EchoGuide: Active Acoustic Guidance for LLM-Based Eating Event Analysis from Egocentric Videos
Vineet Parikh, Saif Mahmud, Devansh Agarwal, Ke Li, François Guimbretière, Cheng Zhang
TL;DR
EchoGuide proposes a multimodal pipeline that combines low-power active acoustic sensing on eyeglasses with ego-centric video, followed by captioning and retrieval-augmented QA to efficiently record and analyze eating activities. By using ActSonic to guide clip selection and leveraging ego-captioning alongside LLMs, the system produces compact activity records that retain semantic relevance to densely captured references. In a semi-in-the-wild study with 9 participants, EchoGuide achieved an average 68% reduction in recording length while maintaining high alignment with dense captions, enabling effective QA over the activity records.
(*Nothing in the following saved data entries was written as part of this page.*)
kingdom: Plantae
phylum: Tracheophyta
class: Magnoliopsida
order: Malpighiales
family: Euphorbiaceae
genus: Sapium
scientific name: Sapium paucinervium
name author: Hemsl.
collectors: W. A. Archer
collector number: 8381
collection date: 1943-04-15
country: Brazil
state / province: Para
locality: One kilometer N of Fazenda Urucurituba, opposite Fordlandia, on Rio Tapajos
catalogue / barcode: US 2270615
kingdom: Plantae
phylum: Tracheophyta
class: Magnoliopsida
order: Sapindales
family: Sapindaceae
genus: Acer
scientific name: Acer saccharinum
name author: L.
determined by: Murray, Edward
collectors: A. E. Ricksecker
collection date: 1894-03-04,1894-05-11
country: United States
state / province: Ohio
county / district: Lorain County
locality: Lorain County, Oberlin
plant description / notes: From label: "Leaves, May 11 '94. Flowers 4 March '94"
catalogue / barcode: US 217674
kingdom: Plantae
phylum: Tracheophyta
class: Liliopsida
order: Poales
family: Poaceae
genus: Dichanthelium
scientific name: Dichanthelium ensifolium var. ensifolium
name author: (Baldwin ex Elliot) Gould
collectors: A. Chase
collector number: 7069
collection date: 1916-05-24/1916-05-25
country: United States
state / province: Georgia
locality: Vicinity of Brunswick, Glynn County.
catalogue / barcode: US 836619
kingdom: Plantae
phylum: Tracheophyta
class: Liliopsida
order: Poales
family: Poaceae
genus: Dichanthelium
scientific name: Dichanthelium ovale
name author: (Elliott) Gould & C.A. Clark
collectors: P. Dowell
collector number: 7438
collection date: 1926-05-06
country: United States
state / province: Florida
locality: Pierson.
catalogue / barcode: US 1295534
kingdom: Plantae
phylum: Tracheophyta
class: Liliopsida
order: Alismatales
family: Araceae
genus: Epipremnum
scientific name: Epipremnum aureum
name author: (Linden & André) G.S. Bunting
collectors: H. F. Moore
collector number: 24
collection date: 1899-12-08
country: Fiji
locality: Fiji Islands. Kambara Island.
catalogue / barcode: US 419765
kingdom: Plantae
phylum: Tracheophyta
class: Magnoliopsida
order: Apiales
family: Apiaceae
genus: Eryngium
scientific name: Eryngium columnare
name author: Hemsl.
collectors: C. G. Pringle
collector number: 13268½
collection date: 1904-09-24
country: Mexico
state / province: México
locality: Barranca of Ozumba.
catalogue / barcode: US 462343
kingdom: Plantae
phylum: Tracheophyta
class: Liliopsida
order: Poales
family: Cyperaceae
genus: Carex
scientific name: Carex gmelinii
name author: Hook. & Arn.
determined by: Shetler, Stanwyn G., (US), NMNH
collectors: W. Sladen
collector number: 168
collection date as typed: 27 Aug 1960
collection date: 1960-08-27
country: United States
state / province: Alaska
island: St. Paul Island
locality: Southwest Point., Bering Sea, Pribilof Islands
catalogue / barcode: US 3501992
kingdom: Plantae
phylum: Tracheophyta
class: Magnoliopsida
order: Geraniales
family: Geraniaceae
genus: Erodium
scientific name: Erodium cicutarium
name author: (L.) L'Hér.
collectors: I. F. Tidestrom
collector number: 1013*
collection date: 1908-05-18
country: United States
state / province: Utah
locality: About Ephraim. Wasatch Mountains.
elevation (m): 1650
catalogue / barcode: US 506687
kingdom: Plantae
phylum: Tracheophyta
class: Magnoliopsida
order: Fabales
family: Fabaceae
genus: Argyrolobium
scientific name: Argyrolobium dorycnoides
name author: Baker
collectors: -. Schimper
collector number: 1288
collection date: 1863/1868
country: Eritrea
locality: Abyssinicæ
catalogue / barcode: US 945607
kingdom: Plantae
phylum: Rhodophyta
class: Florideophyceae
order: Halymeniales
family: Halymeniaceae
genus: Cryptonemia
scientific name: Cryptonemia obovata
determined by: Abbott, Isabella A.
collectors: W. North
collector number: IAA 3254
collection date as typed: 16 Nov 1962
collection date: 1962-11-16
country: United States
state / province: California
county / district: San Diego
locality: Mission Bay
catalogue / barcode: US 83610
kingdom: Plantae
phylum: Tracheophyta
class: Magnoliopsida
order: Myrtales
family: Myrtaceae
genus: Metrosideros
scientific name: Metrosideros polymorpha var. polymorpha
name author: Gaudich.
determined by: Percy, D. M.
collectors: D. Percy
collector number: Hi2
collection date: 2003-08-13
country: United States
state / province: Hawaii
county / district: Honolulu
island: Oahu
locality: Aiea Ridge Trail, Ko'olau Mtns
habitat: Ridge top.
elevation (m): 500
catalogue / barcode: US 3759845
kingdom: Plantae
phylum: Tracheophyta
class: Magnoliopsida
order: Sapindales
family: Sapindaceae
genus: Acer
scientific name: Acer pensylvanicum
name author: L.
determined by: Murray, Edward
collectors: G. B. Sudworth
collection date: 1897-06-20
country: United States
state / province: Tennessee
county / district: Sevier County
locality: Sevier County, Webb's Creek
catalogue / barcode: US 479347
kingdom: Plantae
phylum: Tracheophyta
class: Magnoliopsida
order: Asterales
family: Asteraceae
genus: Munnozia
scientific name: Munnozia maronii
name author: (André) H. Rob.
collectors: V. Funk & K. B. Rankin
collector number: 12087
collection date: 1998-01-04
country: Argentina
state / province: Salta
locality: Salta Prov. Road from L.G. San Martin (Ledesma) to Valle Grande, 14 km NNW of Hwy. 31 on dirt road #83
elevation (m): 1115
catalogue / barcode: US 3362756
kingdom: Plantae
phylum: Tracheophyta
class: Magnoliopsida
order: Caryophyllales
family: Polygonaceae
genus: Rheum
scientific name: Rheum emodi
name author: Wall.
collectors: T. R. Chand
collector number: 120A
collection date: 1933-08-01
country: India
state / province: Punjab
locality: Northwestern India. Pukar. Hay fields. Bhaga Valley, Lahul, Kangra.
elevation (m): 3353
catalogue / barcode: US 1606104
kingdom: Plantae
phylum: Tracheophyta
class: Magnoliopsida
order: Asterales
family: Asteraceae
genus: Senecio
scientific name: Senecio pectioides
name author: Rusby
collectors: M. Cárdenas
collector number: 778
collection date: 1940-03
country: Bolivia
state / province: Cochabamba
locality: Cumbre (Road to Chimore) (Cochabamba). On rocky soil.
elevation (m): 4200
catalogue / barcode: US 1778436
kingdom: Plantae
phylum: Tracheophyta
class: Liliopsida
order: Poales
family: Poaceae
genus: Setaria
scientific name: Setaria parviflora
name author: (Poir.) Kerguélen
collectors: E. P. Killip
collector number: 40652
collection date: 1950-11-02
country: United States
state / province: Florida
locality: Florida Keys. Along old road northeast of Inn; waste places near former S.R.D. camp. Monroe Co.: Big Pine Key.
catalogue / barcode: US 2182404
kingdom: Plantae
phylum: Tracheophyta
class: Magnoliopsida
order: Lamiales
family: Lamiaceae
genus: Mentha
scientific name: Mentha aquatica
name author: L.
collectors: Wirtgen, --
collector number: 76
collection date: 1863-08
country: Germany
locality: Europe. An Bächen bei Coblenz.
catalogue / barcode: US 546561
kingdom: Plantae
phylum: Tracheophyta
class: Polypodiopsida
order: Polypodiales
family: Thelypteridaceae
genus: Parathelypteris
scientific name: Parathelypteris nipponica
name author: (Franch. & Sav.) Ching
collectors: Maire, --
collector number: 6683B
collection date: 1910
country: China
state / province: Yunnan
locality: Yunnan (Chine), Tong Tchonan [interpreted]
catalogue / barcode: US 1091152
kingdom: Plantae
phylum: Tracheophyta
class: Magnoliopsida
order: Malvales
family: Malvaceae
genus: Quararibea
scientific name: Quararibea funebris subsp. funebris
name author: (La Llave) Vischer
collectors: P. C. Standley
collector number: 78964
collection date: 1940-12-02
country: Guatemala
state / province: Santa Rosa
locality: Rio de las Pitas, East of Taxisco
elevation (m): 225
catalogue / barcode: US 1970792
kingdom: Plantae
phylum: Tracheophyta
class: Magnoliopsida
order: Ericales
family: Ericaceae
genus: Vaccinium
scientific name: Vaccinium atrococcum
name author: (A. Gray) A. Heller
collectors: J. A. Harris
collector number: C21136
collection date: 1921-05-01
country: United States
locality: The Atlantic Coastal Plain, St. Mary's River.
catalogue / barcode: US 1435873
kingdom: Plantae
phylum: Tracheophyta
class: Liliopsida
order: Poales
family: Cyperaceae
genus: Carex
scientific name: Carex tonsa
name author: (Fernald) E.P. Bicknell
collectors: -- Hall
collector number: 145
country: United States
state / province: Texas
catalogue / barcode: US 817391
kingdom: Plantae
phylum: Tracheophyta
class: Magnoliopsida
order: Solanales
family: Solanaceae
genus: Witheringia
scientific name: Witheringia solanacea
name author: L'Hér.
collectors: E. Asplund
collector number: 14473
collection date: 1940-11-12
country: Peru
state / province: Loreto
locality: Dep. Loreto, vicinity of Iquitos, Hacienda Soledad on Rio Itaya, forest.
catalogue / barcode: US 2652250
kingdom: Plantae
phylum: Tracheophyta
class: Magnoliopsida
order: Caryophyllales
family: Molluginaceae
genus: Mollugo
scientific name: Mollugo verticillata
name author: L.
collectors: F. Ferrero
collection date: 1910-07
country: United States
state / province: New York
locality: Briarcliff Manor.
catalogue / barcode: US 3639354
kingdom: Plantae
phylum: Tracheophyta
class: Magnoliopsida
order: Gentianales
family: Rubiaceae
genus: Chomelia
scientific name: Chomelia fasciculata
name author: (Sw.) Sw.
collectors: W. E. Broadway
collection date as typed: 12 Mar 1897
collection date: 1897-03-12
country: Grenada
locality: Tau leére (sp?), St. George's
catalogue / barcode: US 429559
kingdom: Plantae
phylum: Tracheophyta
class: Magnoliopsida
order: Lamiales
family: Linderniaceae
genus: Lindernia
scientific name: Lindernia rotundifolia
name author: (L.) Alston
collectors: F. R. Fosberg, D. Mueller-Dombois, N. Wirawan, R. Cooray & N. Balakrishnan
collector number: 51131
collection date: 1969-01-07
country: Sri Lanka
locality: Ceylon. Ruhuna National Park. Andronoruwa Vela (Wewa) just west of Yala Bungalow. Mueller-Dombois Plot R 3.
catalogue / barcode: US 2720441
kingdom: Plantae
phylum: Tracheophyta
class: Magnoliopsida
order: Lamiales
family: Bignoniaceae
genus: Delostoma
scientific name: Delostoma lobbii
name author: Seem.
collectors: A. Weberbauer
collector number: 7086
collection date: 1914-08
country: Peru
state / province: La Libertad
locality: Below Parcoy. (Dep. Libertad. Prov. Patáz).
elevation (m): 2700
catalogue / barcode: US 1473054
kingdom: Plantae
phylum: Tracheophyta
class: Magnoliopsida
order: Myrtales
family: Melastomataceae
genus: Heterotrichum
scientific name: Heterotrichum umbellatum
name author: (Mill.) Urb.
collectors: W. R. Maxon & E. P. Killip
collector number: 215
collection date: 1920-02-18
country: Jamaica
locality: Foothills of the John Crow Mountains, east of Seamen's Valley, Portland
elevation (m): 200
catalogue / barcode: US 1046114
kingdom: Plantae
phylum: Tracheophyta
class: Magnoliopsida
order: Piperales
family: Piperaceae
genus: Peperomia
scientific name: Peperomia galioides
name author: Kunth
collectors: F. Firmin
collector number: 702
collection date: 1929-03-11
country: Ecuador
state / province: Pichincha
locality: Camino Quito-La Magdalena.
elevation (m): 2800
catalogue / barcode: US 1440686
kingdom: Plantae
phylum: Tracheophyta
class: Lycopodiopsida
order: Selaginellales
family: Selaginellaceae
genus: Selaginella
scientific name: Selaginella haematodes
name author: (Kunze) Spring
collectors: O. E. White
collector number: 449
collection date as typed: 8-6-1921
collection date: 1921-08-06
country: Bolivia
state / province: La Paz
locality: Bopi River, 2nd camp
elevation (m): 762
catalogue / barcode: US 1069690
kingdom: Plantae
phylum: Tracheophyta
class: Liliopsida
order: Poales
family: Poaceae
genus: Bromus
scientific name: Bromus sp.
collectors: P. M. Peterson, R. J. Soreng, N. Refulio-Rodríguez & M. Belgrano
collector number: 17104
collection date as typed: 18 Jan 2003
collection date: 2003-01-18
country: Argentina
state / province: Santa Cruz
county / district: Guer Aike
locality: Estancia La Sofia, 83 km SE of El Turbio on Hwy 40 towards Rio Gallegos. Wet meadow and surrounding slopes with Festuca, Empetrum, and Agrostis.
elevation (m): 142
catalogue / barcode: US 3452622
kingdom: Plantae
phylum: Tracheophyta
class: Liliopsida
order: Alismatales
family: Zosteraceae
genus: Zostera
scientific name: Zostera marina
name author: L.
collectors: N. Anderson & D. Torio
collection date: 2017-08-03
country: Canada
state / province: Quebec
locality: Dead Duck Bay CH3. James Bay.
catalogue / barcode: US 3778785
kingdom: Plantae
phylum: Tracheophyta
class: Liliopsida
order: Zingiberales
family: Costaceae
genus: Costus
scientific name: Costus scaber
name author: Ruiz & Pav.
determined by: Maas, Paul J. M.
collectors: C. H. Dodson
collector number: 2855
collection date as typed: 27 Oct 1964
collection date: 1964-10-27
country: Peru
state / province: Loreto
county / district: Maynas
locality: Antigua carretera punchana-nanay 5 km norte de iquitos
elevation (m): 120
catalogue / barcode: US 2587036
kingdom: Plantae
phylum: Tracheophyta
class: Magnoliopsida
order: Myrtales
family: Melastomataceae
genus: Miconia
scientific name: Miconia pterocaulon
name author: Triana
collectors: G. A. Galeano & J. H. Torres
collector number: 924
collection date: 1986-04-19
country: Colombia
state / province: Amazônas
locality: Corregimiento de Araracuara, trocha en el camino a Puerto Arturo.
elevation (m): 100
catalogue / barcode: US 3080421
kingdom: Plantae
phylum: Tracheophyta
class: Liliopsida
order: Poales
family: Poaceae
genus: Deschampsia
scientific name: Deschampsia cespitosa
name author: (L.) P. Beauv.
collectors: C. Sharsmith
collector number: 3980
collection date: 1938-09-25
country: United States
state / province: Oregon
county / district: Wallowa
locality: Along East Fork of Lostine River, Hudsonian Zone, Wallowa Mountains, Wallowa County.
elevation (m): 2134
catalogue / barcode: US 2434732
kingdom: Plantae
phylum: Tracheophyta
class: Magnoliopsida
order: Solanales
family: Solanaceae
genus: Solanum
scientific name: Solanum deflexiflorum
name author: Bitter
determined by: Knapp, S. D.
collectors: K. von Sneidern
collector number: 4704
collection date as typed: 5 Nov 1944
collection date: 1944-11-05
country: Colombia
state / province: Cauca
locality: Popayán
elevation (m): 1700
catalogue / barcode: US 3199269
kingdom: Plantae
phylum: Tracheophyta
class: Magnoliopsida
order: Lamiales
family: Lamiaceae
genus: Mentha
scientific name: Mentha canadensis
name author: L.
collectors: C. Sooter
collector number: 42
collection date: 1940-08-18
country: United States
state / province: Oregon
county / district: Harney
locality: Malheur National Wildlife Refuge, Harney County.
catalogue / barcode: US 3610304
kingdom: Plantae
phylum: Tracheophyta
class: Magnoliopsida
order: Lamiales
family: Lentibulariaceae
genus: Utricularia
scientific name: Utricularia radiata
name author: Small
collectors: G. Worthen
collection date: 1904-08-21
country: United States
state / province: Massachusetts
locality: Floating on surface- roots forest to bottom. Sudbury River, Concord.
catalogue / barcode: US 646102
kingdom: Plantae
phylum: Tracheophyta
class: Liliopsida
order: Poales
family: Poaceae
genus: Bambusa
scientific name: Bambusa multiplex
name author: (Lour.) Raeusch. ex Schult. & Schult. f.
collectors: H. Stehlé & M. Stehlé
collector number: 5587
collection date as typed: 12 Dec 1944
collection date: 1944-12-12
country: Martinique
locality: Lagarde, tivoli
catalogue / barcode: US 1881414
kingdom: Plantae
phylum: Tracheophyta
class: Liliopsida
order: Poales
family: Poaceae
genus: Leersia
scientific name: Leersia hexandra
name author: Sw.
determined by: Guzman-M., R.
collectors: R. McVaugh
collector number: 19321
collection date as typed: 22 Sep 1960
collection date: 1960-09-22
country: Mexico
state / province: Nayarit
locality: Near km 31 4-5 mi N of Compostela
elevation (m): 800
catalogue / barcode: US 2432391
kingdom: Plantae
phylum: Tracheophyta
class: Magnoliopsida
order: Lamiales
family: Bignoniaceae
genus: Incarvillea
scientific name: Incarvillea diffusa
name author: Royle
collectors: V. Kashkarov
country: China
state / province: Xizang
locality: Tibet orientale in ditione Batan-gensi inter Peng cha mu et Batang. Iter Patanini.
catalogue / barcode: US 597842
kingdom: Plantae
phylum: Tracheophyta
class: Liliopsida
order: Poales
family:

This approach reduces data and energy costs for real-world eating-activity tracking and can be extended to other domains with constrained wearables and vision models.
Abstract
Self-recording eating behaviors is a step towards a healthy lifestyle recommended by many health professionals. However, the current practice of manually recording eating activities using paper records or smartphone apps is often unsustainable and inaccurate. Smart glasses have emerged as a promising wearable form factor for tracking eating behaviors, but existing systems primarily identify when eating occurs without capturing details of the eating activities (E.g., what is being eaten). In this paper, we present EchoGuide, an application and system pipeline that leverages low-power active acoustic sensing to guide head-mounted cameras to capture egocentric videos, enabling efficient and detailed analysis of eating activities. By combining active acoustic sensing for eating detection with video captioning models and large-scale language models for retrieval augmentation, EchoGuide intelligently clips and analyzes videos to create concise, relevant activity records on eating. We evaluated EchoGuide with 9 participants in naturalistic settings involving eating activities, demonstrating high-quality summarization and significant reductions in video data needed, paving the way for practical, scalable eating activity tracking.